=== Begin Enclosure ===

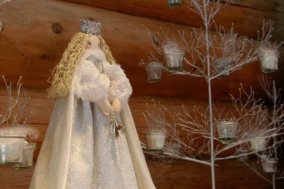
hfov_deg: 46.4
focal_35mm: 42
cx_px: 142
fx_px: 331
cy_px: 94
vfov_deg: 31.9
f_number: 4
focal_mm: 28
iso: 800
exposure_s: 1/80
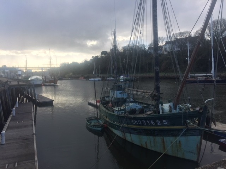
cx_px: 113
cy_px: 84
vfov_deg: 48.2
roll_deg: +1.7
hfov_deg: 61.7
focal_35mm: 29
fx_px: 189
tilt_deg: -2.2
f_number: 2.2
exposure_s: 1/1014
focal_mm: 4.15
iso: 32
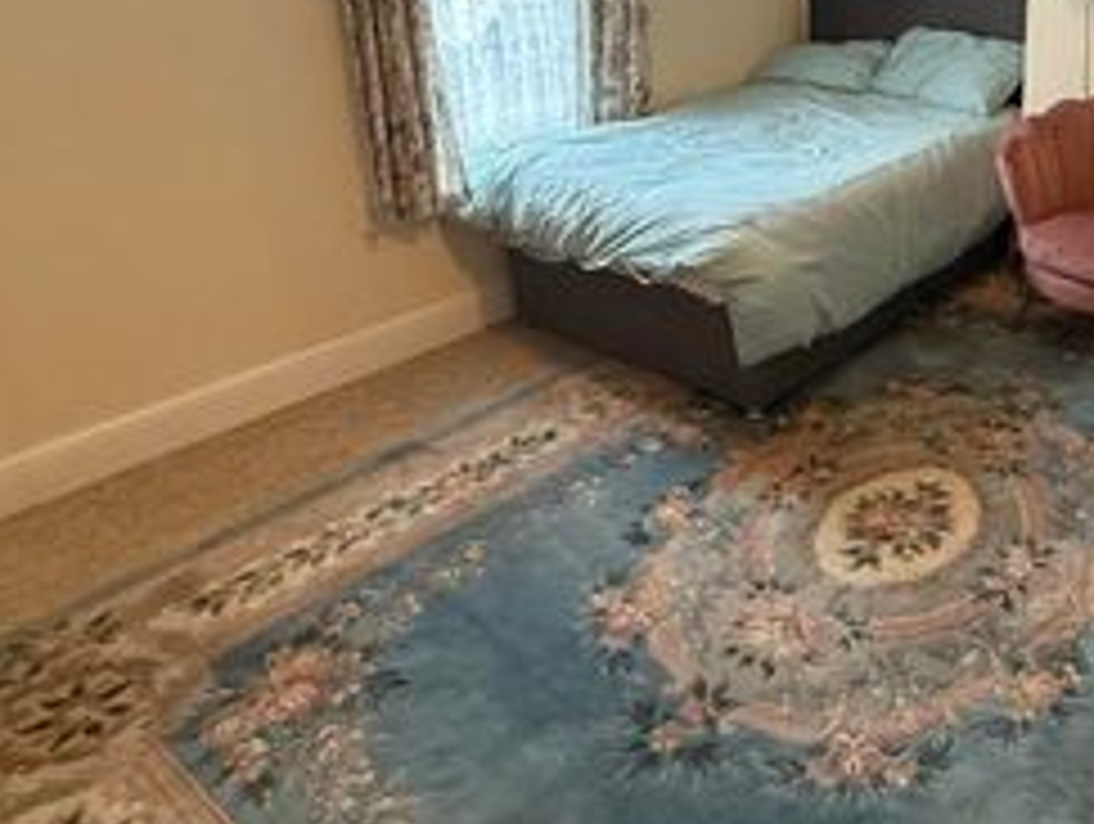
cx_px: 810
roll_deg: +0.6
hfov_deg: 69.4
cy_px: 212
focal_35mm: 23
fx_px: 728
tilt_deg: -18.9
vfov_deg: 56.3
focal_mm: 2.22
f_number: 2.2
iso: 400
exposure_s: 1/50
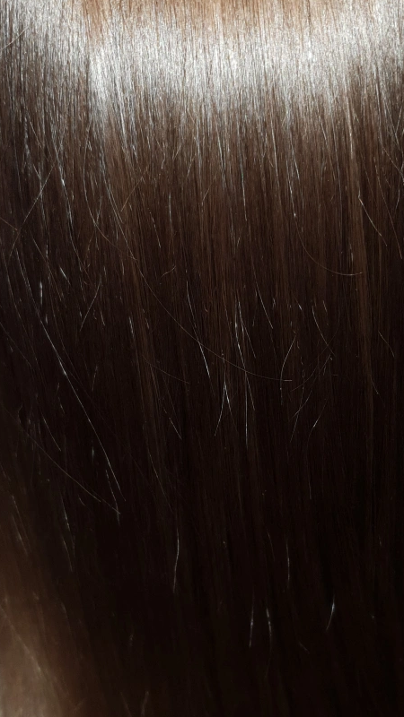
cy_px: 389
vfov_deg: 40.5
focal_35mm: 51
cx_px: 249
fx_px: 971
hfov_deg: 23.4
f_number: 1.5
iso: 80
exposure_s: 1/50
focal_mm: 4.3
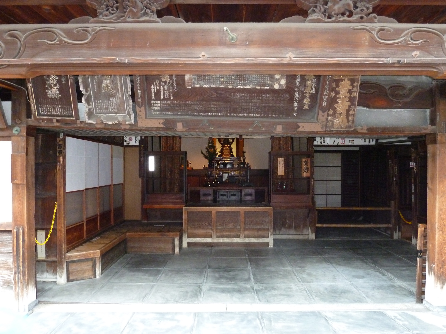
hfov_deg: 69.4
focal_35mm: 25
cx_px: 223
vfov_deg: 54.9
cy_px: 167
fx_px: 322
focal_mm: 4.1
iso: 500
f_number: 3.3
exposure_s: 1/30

=== End Enclosure ===

EXERCISE:
The lines from the one containing "focal_35mm: 42" up to and including the last line of the material above are to be given again exactly; any pictures are dropped.

REPLY:
focal_35mm: 42
cx_px: 142
fx_px: 331
cy_px: 94
vfov_deg: 31.9
f_number: 4
focal_mm: 28
iso: 800
exposure_s: 1/80
cx_px: 113
cy_px: 84
vfov_deg: 48.2
roll_deg: +1.7
hfov_deg: 61.7
focal_35mm: 29
fx_px: 189
tilt_deg: -2.2
f_number: 2.2
exposure_s: 1/1014
focal_mm: 4.15
iso: 32
cx_px: 810
roll_deg: +0.6
hfov_deg: 69.4
cy_px: 212
focal_35mm: 23
fx_px: 728
tilt_deg: -18.9
vfov_deg: 56.3
focal_mm: 2.22
f_number: 2.2
iso: 400
exposure_s: 1/50
cy_px: 389
vfov_deg: 40.5
focal_35mm: 51
cx_px: 249
fx_px: 971
hfov_deg: 23.4
f_number: 1.5
iso: 80
exposure_s: 1/50
focal_mm: 4.3
hfov_deg: 69.4
focal_35mm: 25
cx_px: 223
vfov_deg: 54.9
cy_px: 167
fx_px: 322
focal_mm: 4.1
iso: 500
f_number: 3.3
exposure_s: 1/30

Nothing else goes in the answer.